Beer was good to Mickey Duffy. He made enough bucks brewing suds that he had a Mediterranean villa-style mansion built. It was just outside Philly at 1505 City Line Ave. in the Penn Wynne section of Lower Merion, Pennsylvania. Duffy’s house was known as the House of the Black Palm or The Black Palm Castle, because it had a black wrought-iron palm tree imprint on the front. Duffy added custom design work, detailed it with marble and mahogany, put in a room with steel walls and an electric door and an expensive alarm system. Duffy moved in with his wife. He had his associates move in as neighbors.
Philadelphia District Attorney John Monaghan called Duffy, the “King of the Numbers Racket.” Duffy got heat after Prohibition Agent John Finiello was killed in a raid at one of his breweries in Elizabeth, N.J., on September 19, 1930. Local cops cracked down on all Duffy’s doings and it pissed off Joseph Beatty, Duffy’s chauffer and bodyguard.
If you snooze, you lose.

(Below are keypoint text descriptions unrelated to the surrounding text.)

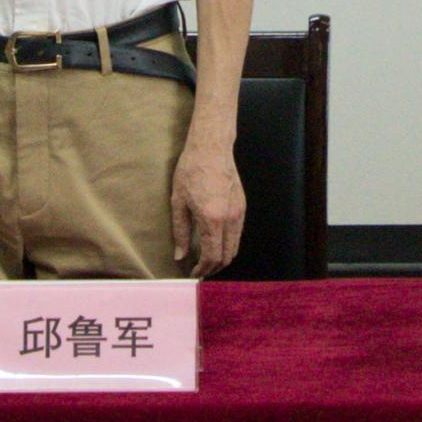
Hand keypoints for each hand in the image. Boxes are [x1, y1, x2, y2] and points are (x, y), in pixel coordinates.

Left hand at [171, 132, 245, 272]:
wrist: (211, 149)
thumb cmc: (191, 171)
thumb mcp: (178, 202)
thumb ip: (180, 232)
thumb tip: (180, 255)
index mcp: (212, 219)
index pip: (212, 256)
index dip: (203, 269)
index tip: (193, 272)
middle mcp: (229, 219)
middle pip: (227, 256)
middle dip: (214, 268)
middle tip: (200, 270)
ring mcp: (239, 213)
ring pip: (235, 247)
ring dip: (223, 258)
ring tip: (208, 260)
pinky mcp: (242, 207)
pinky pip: (238, 234)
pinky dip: (229, 245)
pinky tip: (216, 243)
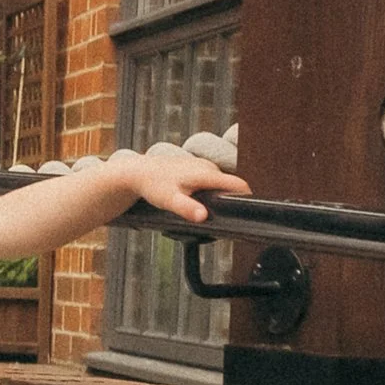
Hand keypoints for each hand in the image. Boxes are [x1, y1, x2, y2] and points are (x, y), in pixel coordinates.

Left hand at [116, 145, 248, 224]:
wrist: (137, 173)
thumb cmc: (153, 186)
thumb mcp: (169, 200)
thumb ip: (187, 209)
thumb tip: (203, 217)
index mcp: (206, 174)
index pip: (239, 185)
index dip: (246, 198)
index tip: (247, 213)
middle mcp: (208, 166)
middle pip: (230, 186)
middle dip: (229, 201)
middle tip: (218, 219)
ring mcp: (202, 165)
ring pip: (219, 184)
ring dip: (217, 196)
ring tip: (203, 210)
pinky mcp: (196, 166)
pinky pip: (210, 180)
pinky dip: (207, 191)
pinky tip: (195, 200)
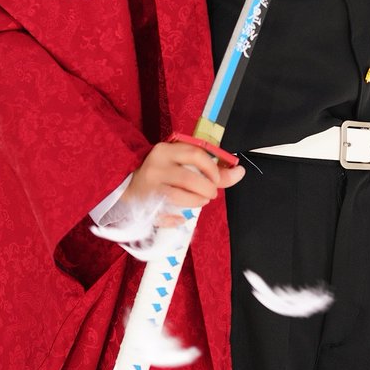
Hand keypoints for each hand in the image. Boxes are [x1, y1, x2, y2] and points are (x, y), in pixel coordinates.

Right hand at [127, 140, 244, 227]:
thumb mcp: (183, 164)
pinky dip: (177, 219)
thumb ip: (213, 170)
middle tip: (211, 194)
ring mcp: (149, 186)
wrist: (128, 185)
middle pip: (190, 179)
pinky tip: (181, 218)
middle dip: (207, 190)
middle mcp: (156, 166)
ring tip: (200, 201)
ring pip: (180, 198)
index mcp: (165, 150)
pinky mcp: (144, 205)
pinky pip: (166, 216)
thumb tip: (241, 172)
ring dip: (196, 202)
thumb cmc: (164, 172)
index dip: (212, 169)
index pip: (196, 154)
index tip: (216, 180)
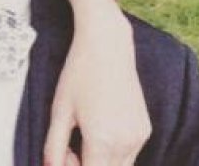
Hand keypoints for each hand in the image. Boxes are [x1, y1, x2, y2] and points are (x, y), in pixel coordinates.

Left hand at [44, 0, 150, 165]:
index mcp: (102, 141)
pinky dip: (113, 152)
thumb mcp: (59, 110)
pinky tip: (101, 126)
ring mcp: (139, 137)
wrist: (107, 44)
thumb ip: (54, 147)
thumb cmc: (79, 73)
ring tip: (85, 134)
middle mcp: (126, 144)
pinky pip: (128, 155)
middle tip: (70, 146)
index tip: (64, 152)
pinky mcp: (145, 129)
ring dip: (101, 162)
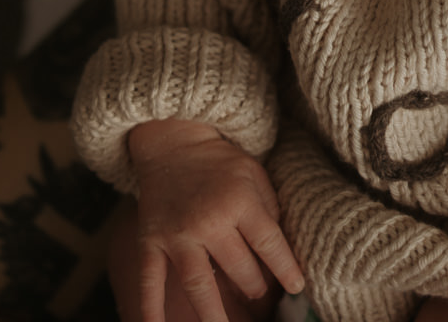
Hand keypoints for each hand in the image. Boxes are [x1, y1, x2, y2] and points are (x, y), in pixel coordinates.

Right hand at [128, 119, 304, 321]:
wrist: (174, 142)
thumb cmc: (221, 162)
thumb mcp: (255, 175)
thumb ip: (268, 210)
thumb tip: (279, 252)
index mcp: (240, 202)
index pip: (269, 245)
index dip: (286, 269)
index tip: (298, 288)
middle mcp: (209, 221)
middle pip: (238, 268)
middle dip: (254, 286)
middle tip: (260, 295)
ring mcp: (177, 234)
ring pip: (198, 284)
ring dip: (213, 314)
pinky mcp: (151, 241)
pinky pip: (150, 281)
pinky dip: (151, 309)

Duffy was killed while taking a nap at the Ambassador Hotel in Atlantic City in what looks like a power grab on Aug. 31, 1931. He was 39 or 42 depending on reports. The case is still officially unsolved, but that’s just the law. The guys that shot Duffy, Samuel E. Grossman and Albert Skale, were hit two months at a club on Watts Street and Girard Avenue in December 1931. The payback started a mob war in Philadelphia. Thousands came to see Duffy off, the line of mourners stretched down City Avenue, near 77th Street, but cops only allowed the family and some friends with special passes to attend the funeral. The next day, a 31-car procession moved his body to Mount Moriah Cemetery in Philadelphia. Duffy was buried in a solid bronze coffin.
According to his papers, Duffy was only worth about 7 large when he died. His mouthpiece said Duffy was a generous guy who gave his money away. The feds taxed his wife and the Black Palm Castle and even the funeral director sued for money. Of course, by then Edith was nowhere to be found.